**WHAT IS REQUIRED**
Review the material line by line. Identify and copy every line that contains the string "padding".

**INPUT MATERIAL**
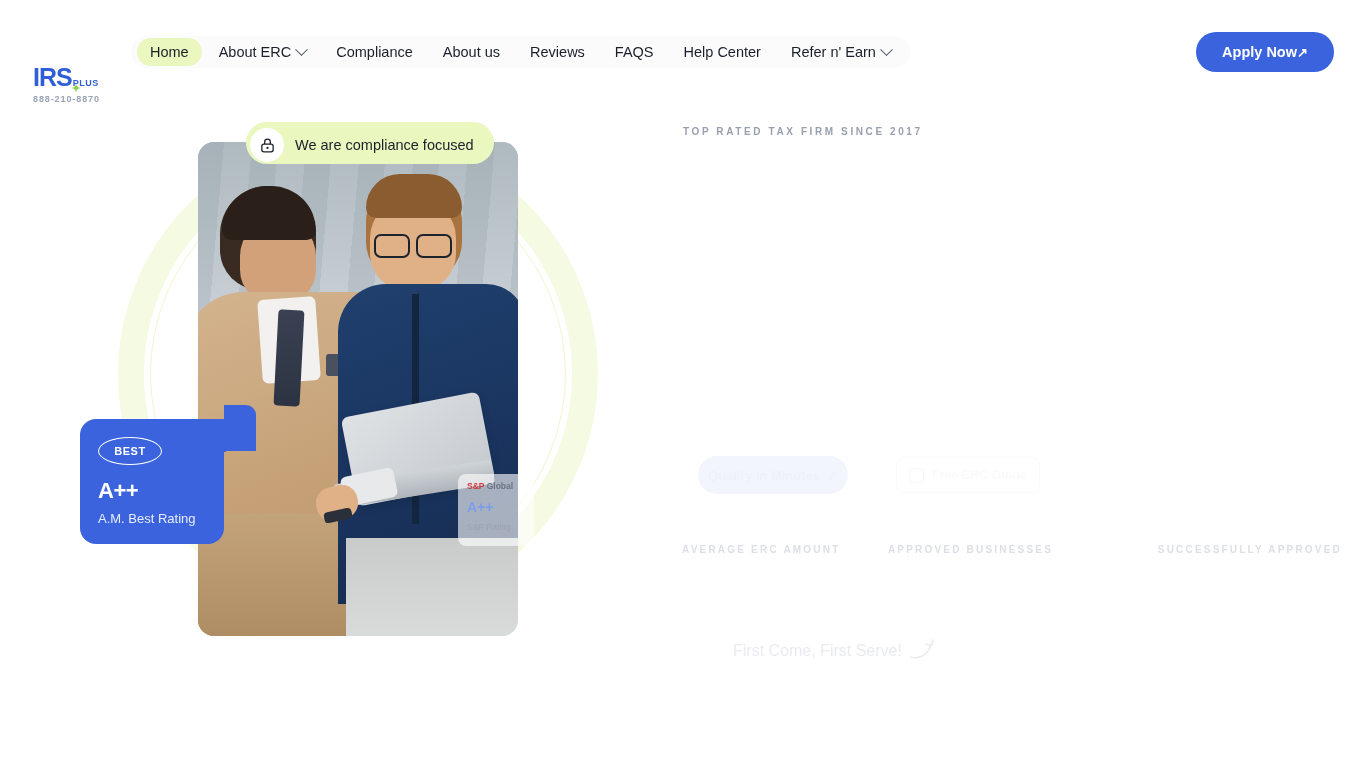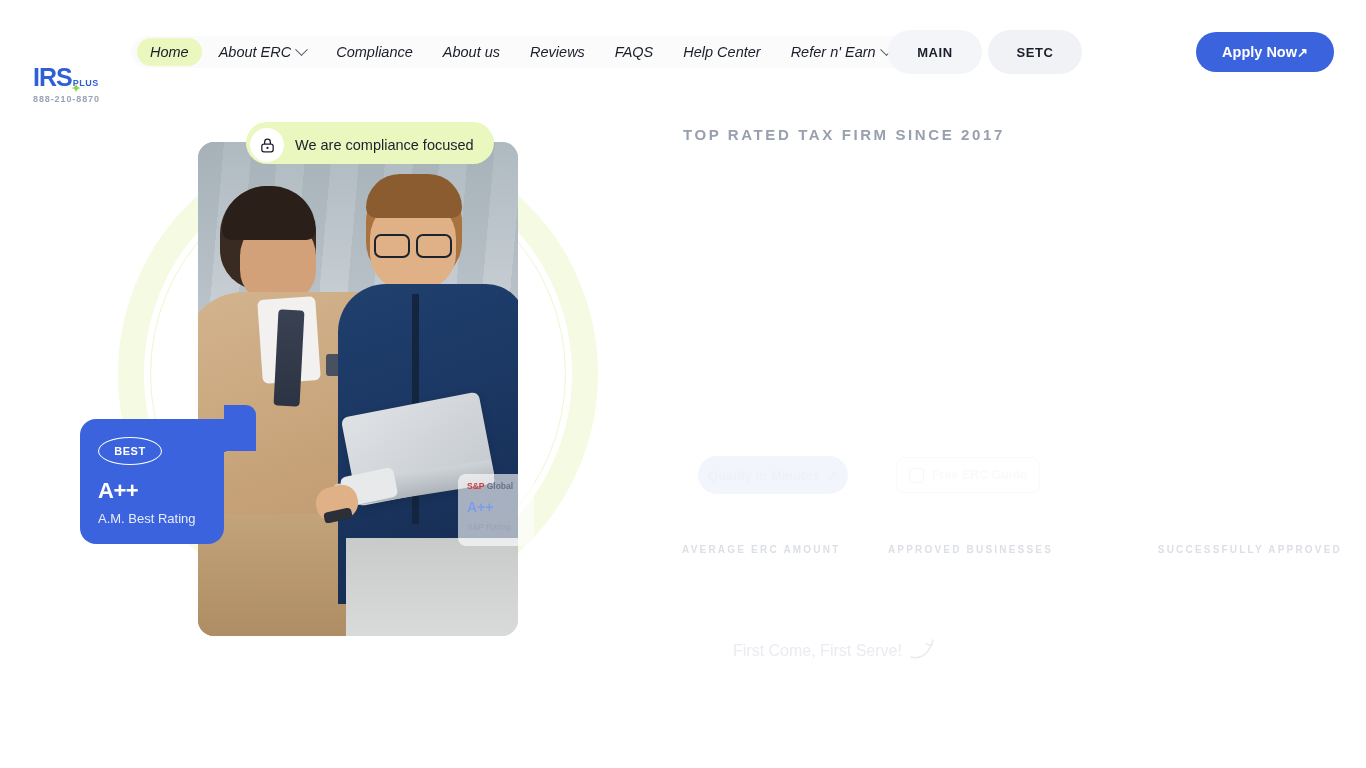--- a/index.html
+++ b/index.html
@@ -48,7 +48,7 @@
     display:flex; align-items:center; gap:4px;
     background:#fbfbfc;
     border-radius:22px;
-    padding:0 6px; height:32px;font-style:italic;
+    padding:0 6px; height:32px;
   }
   .nav-item {
     display:flex; align-items:center; gap:6px;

**WRITTEN RESPONSE**
-    padding:0 6px; height:32px;font-style:italic;
+    padding:0 6px; height:32px;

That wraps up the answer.